- [Task item]:
Report the number of lines in the entries below that include the word "Silkscreen", and nothing else.

══ Dataset content ══

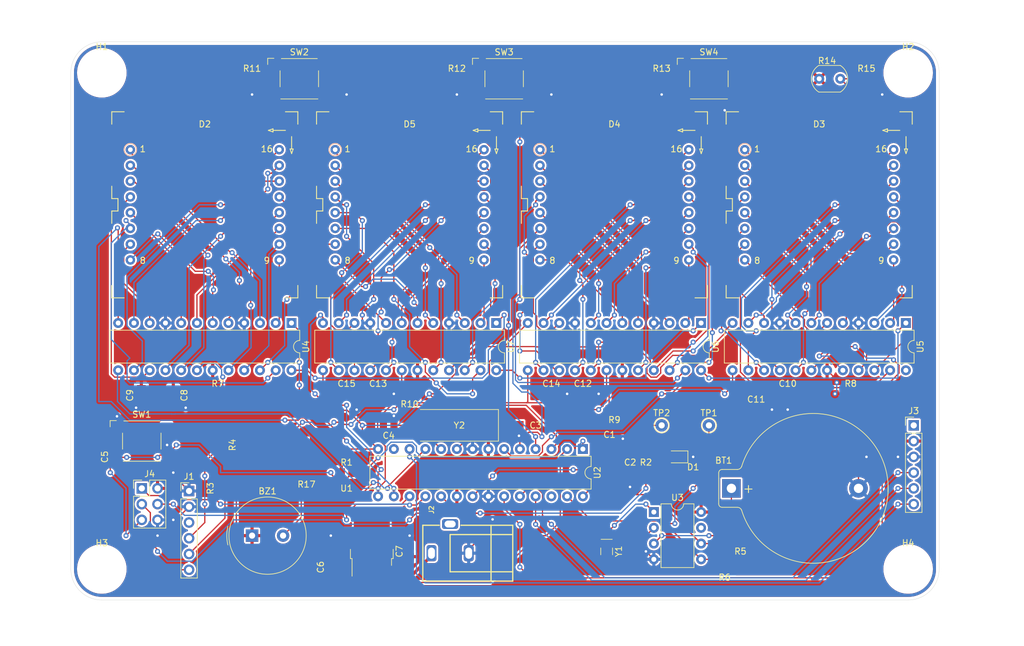
<source format=kicad_pcb>
(kicad_pcb (version 20211014) (generator pcbnew)

  (general
    (thickness 1.6)
  )

  (paper "A4")
  (layers
    (0 "F.Cu" signal)
    (31 "B.Cu" signal)
    (32 "B.Adhes" user "B.Adhesive")
    (33 "F.Adhes" user "F.Adhesive")
    (34 "B.Paste" user)
    (35 "F.Paste" user)
    (36 "B.SilkS" user "B.Silkscreen")
    (37 "F.SilkS" user "F.Silkscreen")
    (38 "B.Mask" user)
    (39 "F.Mask" user)
    (40 "Dwgs.User" user "User.Drawings")
    (41 "Cmts.User" user "User.Comments")
    (42 "Eco1.User" user "User.Eco1")
    (43 "Eco2.User" user "User.Eco2")
    (44 "Edge.Cuts" user)
    (45 "Margin" user)
    (46 "B.CrtYd" user "B.Courtyard")
    (47 "F.CrtYd" user "F.Courtyard")
    (48 "B.Fab" user)
    (49 "F.Fab" user)
    (50 "User.1" user)
    (51 "User.2" user)
    (52 "User.3" user)
    (53 "User.4" user)
    (54 "User.5" user)
    (55 "User.6" user)
    (56 "User.7" user)
    (57 "User.8" user)
    (58 "User.9" user)
  )

  (setup
    (stackup
      (layer "F.SilkS" (type "Top Silk Screen") (color "White"))
      (layer "F.Paste" (type "Top Solder Paste"))
      (layer "F.Mask" (type "Top Solder Mask") (color "Green") (thickness 0.01))
      (layer "F.Cu" (type "copper") (thickness 0.035))
      (layer "dielectric 1" (type "core") (thickness 1.51) (material "FR4") (epsilon_r 4.5) (loss_tangent 0.02))
      (layer "B.Cu" (type "copper") (thickness 0.035))
      (layer "B.Mask" (type "Bottom Solder Mask") (color "Green") (thickness 0.01))
      (layer "B.Paste" (type "Bottom Solder Paste"))
      (layer "B.SilkS" (type "Bottom Silk Screen") (color "White"))
      (copper_finish "ENIG")
      (dielectric_constraints no)
    )
    (pad_to_mask_clearance 0)
    (aux_axis_origin 78.74 144.78)
    (pcbplotparams
      (layerselection 0x00010fc_ffffffff)
      (disableapertmacros false)
      (usegerberextensions false)
      (usegerberattributes true)
      (usegerberadvancedattributes true)
      (creategerberjobfile true)
      (svguseinch false)
      (svgprecision 6)
      (excludeedgelayer true)
      (plotframeref false)
      (viasonmask false)
      (mode 1)
      (useauxorigin true)
      (hpglpennumber 1)
      (hpglpenspeed 20)
      (hpglpendiameter 15.000000)
      (dxfpolygonmode true)
      (dxfimperialunits true)
      (dxfusepcbnewfont true)
      (psnegative false)
      (psa4output false)
      (plotreference true)
      (plotvalue false)
      (plotinvisibletext false)
      (sketchpadsonfab false)
      (subtractmaskfromsilk true)
      (outputformat 1)
      (mirror false)
      (drillshape 0)
      (scaleselection 1)
      (outputdirectory "gerbers")
    )
  )

  (net 0 "")
  (net 1 "GND")
  (net 2 "Net-(BT1-Pad1)")
  (net 3 "BUZZER")
  (net 4 "VCC")
  (net 5 "Net-(U2-Pad21)")
  (net 6 "Net-(C3-Pad1)")
  (net 7 "Net-(C4-Pad1)")
  (net 8 "RESET")
  (net 9 "Net-(C5-Pad2)")
  (net 10 "Net-(D1-Pad2)")
  (net 11 "Net-(D2-Pad1)")
  (net 12 "Net-(D2-Pad2)")
  (net 13 "Net-(D2-Pad3)")
  (net 14 "Net-(D2-Pad4)")
  (net 15 "Net-(D2-Pad5)")
  (net 16 "Net-(D2-Pad6)")
  (net 17 "Net-(D2-Pad7)")
  (net 18 "Net-(D2-Pad8)")
  (net 19 "Net-(D2-Pad9)")
  (net 20 "Net-(D2-Pad10)")
  (net 21 "Net-(D2-Pad11)")
  (net 22 "Net-(D2-Pad12)")
  (net 23 "Net-(D2-Pad13)")
  (net 24 "Net-(D2-Pad14)")
  (net 25 "Net-(D2-Pad15)")
  (net 26 "Net-(D2-Pad16)")
  (net 27 "Net-(D3-Pad1)")
  (net 28 "Net-(D3-Pad2)")
  (net 29 "Net-(D3-Pad3)")
  (net 30 "Net-(D3-Pad4)")
  (net 31 "Net-(D3-Pad5)")
  (net 32 "Net-(D3-Pad6)")
  (net 33 "Net-(D3-Pad7)")
  (net 34 "Net-(D3-Pad8)")
  (net 35 "Net-(D3-Pad9)")
  (net 36 "Net-(D3-Pad10)")
  (net 37 "Net-(D3-Pad11)")
  (net 38 "Net-(D3-Pad12)")
  (net 39 "Net-(D3-Pad13)")
  (net 40 "Net-(D3-Pad14)")
  (net 41 "Net-(D3-Pad15)")
  (net 42 "Net-(D3-Pad16)")
  (net 43 "Net-(D4-Pad1)")
  (net 44 "Net-(D4-Pad2)")
  (net 45 "Net-(D4-Pad3)")
  (net 46 "Net-(D4-Pad4)")
  (net 47 "Net-(D4-Pad5)")
  (net 48 "Net-(D4-Pad6)")
  (net 49 "Net-(D4-Pad7)")
  (net 50 "Net-(D4-Pad8)")
  (net 51 "Net-(D4-Pad9)")
  (net 52 "Net-(D4-Pad10)")
  (net 53 "Net-(D4-Pad11)")
  (net 54 "Net-(D4-Pad12)")
  (net 55 "Net-(D4-Pad13)")
  (net 56 "Net-(D4-Pad14)")
  (net 57 "Net-(D4-Pad15)")
  (net 58 "Net-(D4-Pad16)")
  (net 59 "Net-(D5-Pad1)")
  (net 60 "Net-(D5-Pad2)")
  (net 61 "Net-(D5-Pad3)")
  (net 62 "Net-(D5-Pad4)")
  (net 63 "Net-(D5-Pad5)")
  (net 64 "Net-(D5-Pad6)")
  (net 65 "Net-(D5-Pad7)")
  (net 66 "Net-(D5-Pad8)")
  (net 67 "Net-(D5-Pad9)")
  (net 68 "Net-(D5-Pad10)")
  (net 69 "Net-(D5-Pad11)")
  (net 70 "Net-(D5-Pad12)")
  (net 71 "Net-(D5-Pad13)")
  (net 72 "Net-(D5-Pad14)")
  (net 73 "Net-(D5-Pad15)")
  (net 74 "Net-(D5-Pad16)")
  (net 75 "Net-(J1-Pad5)")
  (net 76 "Net-(J1-Pad4)")
  (net 77 "unconnected-(J1-Pad3)")
  (net 78 "JOYST_X")
  (net 79 "JOYST_Y")
  (net 80 "JOYST_SW")
  (net 81 "unconnected-(J3-Pad1)")
  (net 82 "LED_SCK")
  (net 83 "RXD")
  (net 84 "TXD")
  (net 85 "SCL")
  (net 86 "SDA")
  (net 87 "Net-(R9-Pad2)")
  (net 88 "Net-(R10-Pad2)")
  (net 89 "Net-(R7-Pad2)")
  (net 90 "Net-(R8-Pad2)")
  (net 91 "BTN_SEL")
  (net 92 "BTN_UP")
  (net 93 "BTN_DOWN")
  (net 94 "LIGHT_SENSOR")
  (net 95 "DISP_LOAD")
  (net 96 "DISP_CLK")
  (net 97 "DISP_DATA")
  (net 98 "MOSI")
  (net 99 "MISO")
  (net 100 "Net-(U3-Pad1)")
  (net 101 "Net-(U3-Pad2)")
  (net 102 "unconnected-(U3-Pad7)")
  (net 103 "Net-(U4-Pad24)")
  (net 104 "Net-(U5-Pad1)")
  (net 105 "unconnected-(U5-Pad24)")
  (net 106 "Net-(U6-Pad1)")
  (net 107 "unconnected-(J2-Pad3)")
  (net 108 "unconnected-(U2-Pad13)")
  (net 109 "unconnected-(U2-Pad26)")
  (net 110 "Net-(C6-Pad1)")
  (net 111 "Net-(BZ1-Pad2)")

  (footprint "footprints:DIP-24_W7.62mm" (layer "F.Cu") (at 214.635 100.34 -90))

  (footprint "footprints:TestPoint_THTPad_D2.0mm_Drill1.0mm" (layer "F.Cu") (at 182.88 116.84))

  (footprint "footprints:Buzzer_TDK_PS1240P02BT_D12.2mm_H6.5mm" (layer "F.Cu") (at 109.22 134.62))

  (footprint "footprints:MountingHole_3.2mm_M3" (layer "F.Cu") (at 215 140))

  (footprint "footprints:C_0805_2012Metric" (layer "F.Cu") (at 91.37 111.76 -90))

  (footprint "footprints:C_0805_2012Metric" (layer "F.Cu") (at 121.92 137.16 90))

  (footprint "footprints:Crystal_SMD_2Pin_3.2x1.5mm" (layer "F.Cu") (at 166.39 137.16 -90))

  (footprint "footprints:DIP-8_W7.62mm" (layer "F.Cu") (at 174 130.82))

  (footprint "footprints:KWM-30881CVB" (layer "F.Cu") (at 167.64 81.28))

  (footprint "footprints:R_0805_2012Metric" (layer "F.Cu") (at 185.42 137.16 180))

  (footprint "footprints:C_0805_2012Metric" (layer "F.Cu") (at 166.85 120))

  (footprint "footprints:R_0805_2012Metric" (layer "F.Cu") (at 118 128))

  (footprint "footprints:C_0805_2012Metric" (layer "F.Cu") (at 157.48 111.76))

  (footprint "footprints:PinHeader_1x06_P2.54mm_Vertical" (layer "F.Cu") (at 215.9 116.84))

  (footprint "footprints:R_0805_2012Metric" (layer "F.Cu") (at 185.42 139.7 180))

  (footprint "footprints:SW_SPST_Omron_B3FS-100xP" (layer "F.Cu") (at 149.86 60.96))

  (footprint "footprints:R_0805_2012Metric" (layer "F.Cu") (at 175.26 60.96))

  (footprint "footprints:PJ-102AH" (layer "F.Cu") (at 141.15 137.4492 -90))

  (footprint "footprints:C_0805_2012Metric" (layer "F.Cu") (at 151.57 116.84))

  (footprint "footprints:R_0805_2012Metric" (layer "F.Cu") (at 124.46 124.46))

  (footprint "footprints:KWM-30881CVB" (layer "F.Cu") (at 101.6 81.28))

  (footprint "footprints:MountingHole_3.2mm_M3" (layer "F.Cu") (at 215 60))

  (footprint "footprints:C_0805_2012Metric" (layer "F.Cu") (at 162.56 111.76))

  (footprint "footprints:R_0805_2012Metric" (layer "F.Cu") (at 208.28 60.96))

  (footprint "footprints:C_0805_2012Metric" (layer "F.Cu") (at 96.52 112 -90))

  (footprint "footprints:R_LDR_4.9x4.2mm_P2.54mm_Vertical" (layer "F.Cu") (at 200.66 60.96))

  (footprint "footprints:MountingHole_3.2mm_M3" (layer "F.Cu") (at 85 140))

  (footprint "footprints:R_0805_2012Metric" (layer "F.Cu") (at 109.22 60.96))

  (footprint "footprints:DIP-28_W7.62mm" (layer "F.Cu") (at 162.56 120.66 -90))

  (footprint "footprints:Crystal_SMD_HC49-SD" (layer "F.Cu") (at 142.24 116.84 180))

  (footprint "footprints:SW_SPST_Omron_B3FS-100xP" (layer "F.Cu") (at 116.84 60.96))

  (footprint "footprints:R_0805_2012Metric" (layer "F.Cu") (at 134.62 111.76 180))

  (footprint "footprints:R_0805_2012Metric" (layer "F.Cu") (at 103.52 120 -90))

  (footprint "footprints:MountingHole_3.2mm_M3" (layer "F.Cu") (at 85 60))

  (footprint "footprints:SW_SPST_Omron_B3FS-100xP" (layer "F.Cu") (at 182.88 60.96))

  (footprint "footprints:KWM-30881CVB" (layer "F.Cu") (at 134.62 81.28))

  (footprint "footprints:PinHeader_1x06_P2.54mm_Vertical" (layer "F.Cu") (at 99.06 127.425))

  (footprint "footprints:DIP-24_W7.62mm" (layer "F.Cu") (at 115.575 100.34 -90))

  (footprint "footprints:DIP-24_W7.62mm" (layer "F.Cu") (at 181.615 100.34 -90))

  (footprint "footprints:TestPoint_THTPad_D2.0mm_Drill1.0mm" (layer "F.Cu") (at 175.26 116.84))

  (footprint "footprints:C_0805_2012Metric" (layer "F.Cu") (at 129.54 111.76))

  (footprint "footprints:TO-252-2" (layer "F.Cu") (at 128.525 135.855 90))

  (footprint "footprints:R_0805_2012Metric" (layer "F.Cu") (at 103.67 111.76))

  (footprint "footprints:R_0805_2012Metric" (layer "F.Cu") (at 167.64 114.3 180))

  (footprint "footprints:C_0805_2012Metric" (layer "F.Cu") (at 170.18 124.46))

  (footprint "footprints:BatteryHolder_Keystone_106_1x20mm" (layer "F.Cu") (at 186.506314 127.000017))

  (footprint "footprints:C_0805_2012Metric" (layer "F.Cu") (at 190.5 114.3))

  (footprint "footprints:DIP-24_W7.62mm" (layer "F.Cu") (at 148.595 100.34 -90))

  (footprint "footprints:C_0805_2012Metric" (layer "F.Cu")
    (tedit 5B198B65) (tstamp d7820078-1ad7-411b-92c4-46a89c726bb5)
    (at 124.46 111.76)
    (descr "Capacitor SMD 0805 (2012 Metric), square (rectangular) end terminal, IPC_7351 nominal, (Body size source: http://www.tortai-tech.com/upload/download/2011102023233369053.pdf), generated with kicad-footprint-generator")
    (tags "capacitor")
    (property "Dielectric" "N/A")
    (property "Digikey PN" "490-5523-1-ND")
    (property "MFG" "Murata Electronics")
    (property "MPN" "GRM21BR61E106KA73L")
    (property "Mouser PN" "N/A")
    (property "Sheetfile" "YWS_clock.kicad_sch")
    (property "Sheetname" "")
    (property "Tolerance" "N/A")
    (property "Voltage" "N/A")
    (path "/55768377-bd9c-488c-8972-b9991011176a")
    (attr smd)
    (fp_text reference "C15" (at 0 -1.65) (layer "F.SilkS")
      (effects (font (size 1 1) (thickness 0.15)))
      (tstamp 77f00501-22fb-4485-adce-a3832ffca36e)
    )
    (fp_text value "C_0805_10uf" (at 0 1.65) (layer "F.Fab")
      (effects (font (size 1 1) (thickness 0.15)))
      (tstamp 2463980a-fdae-4d73-b2f6-44df8206c876)
    )
    (fp_text user "${REFERENCE}" (at 0 0) (layer "F.Fab")
      (effects (font (size 0.5 0.5) (thickness 0.08)))
      (tstamp 4f2a4660-2b1a-4612-8c57-d3c947fa24a6)
    )
    (fp_line (start 1.68 -0.95) (end 1.68 0.95) (layer "F.CrtYd") (width 0.05) (tstamp 381e6cbe-15a6-4ffe-99cc-23bd60237528))
    (fp_line (start -1.68 -0.95) (end 1.68 -0.95) (layer "F.CrtYd") (width 0.05) (tstamp 5140a63f-cd34-4fbc-b1eb-2631a4e1d85b))
    (fp_line (start 1.68 0.95) (end -1.68 0.95) (layer "F.CrtYd") (width 0.05) (tstamp 76a9c7a8-eaf3-4455-9caa-9a0eb55f21f6))
    (fp_line (start -1.68 0.95) (end -1.68 -0.95) (layer "
... [2170099 chars truncated]
</source>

═══

- [Solution to this problem]:
2